🤖 AI Summary
Existing QA evaluation benchmarks suffer from static, memory-centric designs that inadequately assess models’ real-time retrieval and multi-hop reasoning over dynamic knowledge. To address this, we introduce DKBench—the first fully automated, scalable benchmark for evaluating dynamic knowledge reasoning. DKBench constructs temporally grounded questions by differentiating Wikidata snapshots across multiple time points; questions undergo rigorous filtering via triple quality assessment, SPARQL logic validation, and natural-language synthesis, yielding a high-quality, verifiable dataset spanning one- to three-hop reasoning. Its core innovation shifts the evaluation paradigm from static fact memorization to external knowledge-base–dependent real-time retrieval and temporal multi-hop inference. Experiments reveal substantial performance degradation in mainstream LLMs on recent facts and multi-hop queries; retrieval augmentation and instruction tuning yield only marginal improvements—highlighting dynamic knowledge reasoning as a critical unsolved challenge.
📝 Abstract
Evaluating large language models (LLMs) on question answering often relies on static benchmarks that reward memorization and understate the role of retrieval, failing to capture the dynamic nature of world knowledge. We present LiveSearchBench, an automated pipeline for constructing retrieval-dependent benchmarks from recent knowledge updates. Our method computes deltas between successive Wikidata snapshots, filters candidate triples for quality, and synthesizes natural-language questions at three levels of reasoning difficulty, each guaranteed to admit a unique, verifiable answer through SPARQL validation.
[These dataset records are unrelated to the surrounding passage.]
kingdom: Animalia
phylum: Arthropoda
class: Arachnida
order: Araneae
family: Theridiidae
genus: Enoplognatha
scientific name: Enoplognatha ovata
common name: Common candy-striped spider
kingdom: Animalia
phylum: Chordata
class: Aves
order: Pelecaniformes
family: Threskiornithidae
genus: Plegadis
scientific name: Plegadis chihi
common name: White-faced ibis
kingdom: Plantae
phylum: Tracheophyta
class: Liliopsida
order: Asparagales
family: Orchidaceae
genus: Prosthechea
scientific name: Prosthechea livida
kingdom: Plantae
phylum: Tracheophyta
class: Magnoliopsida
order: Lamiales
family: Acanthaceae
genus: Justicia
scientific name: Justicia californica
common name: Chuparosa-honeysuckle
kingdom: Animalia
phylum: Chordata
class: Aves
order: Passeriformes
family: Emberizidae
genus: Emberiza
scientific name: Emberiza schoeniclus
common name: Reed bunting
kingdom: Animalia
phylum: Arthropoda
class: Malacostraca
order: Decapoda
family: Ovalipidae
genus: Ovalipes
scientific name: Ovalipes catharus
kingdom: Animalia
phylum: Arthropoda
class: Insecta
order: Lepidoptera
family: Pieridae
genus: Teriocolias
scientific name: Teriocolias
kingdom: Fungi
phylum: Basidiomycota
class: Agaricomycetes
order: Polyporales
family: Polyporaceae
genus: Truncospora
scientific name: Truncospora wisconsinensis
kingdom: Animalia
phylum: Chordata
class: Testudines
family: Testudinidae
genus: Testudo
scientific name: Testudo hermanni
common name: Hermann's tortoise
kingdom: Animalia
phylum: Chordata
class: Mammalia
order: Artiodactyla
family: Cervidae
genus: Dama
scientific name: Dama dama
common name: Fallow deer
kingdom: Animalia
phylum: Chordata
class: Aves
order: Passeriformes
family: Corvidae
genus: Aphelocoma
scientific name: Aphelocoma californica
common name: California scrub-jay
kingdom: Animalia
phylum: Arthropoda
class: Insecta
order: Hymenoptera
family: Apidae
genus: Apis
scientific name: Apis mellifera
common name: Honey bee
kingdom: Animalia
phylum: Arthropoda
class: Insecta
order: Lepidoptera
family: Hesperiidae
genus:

The pipeline is fully automated, scalable across time, and minimizes human intervention, enabling continual regeneration of temporally grounded benchmarks. Experiments show a pronounced performance drop when models confront facts that post-date pretraining, with the gap most salient on multi-hop queries. Retrieval augmented methods and larger, instruction-tuned models provide partial gains but fail to close this recency gap. By design, LiveSearchBench shifts evaluation from static memorization toward tasks that require up-to-date retrieval and reasoning, offering a foundation for systematic, long-term assessment of LLMs under evolving knowledge.